Task goal: From the line containing "105 406 1205" to the final line of the entries, every line is to be reproduced exactly; no other line belongs in the output.

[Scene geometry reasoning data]
• • • • • • •
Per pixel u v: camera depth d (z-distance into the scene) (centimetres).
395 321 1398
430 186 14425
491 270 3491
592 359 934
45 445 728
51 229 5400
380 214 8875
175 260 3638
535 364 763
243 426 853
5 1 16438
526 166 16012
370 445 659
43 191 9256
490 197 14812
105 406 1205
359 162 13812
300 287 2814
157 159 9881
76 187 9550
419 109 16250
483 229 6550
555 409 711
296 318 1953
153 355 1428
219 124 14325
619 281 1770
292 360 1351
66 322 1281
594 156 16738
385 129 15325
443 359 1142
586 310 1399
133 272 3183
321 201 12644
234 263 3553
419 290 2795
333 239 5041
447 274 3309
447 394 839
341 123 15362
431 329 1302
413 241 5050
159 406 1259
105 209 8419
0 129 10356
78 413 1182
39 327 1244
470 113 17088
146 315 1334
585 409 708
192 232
• • • • • • •
Response to this exercise:
105 406 1205
359 162 13812
300 287 2814
157 159 9881
76 187 9550
419 109 16250
483 229 6550
555 409 711
296 318 1953
153 355 1428
219 124 14325
619 281 1770
292 360 1351
66 322 1281
594 156 16738
385 129 15325
443 359 1142
586 310 1399
133 272 3183
321 201 12644
234 263 3553
419 290 2795
333 239 5041
447 274 3309
447 394 839
341 123 15362
431 329 1302
413 241 5050
159 406 1259
105 209 8419
0 129 10356
78 413 1182
39 327 1244
470 113 17088
146 315 1334
585 409 708
192 232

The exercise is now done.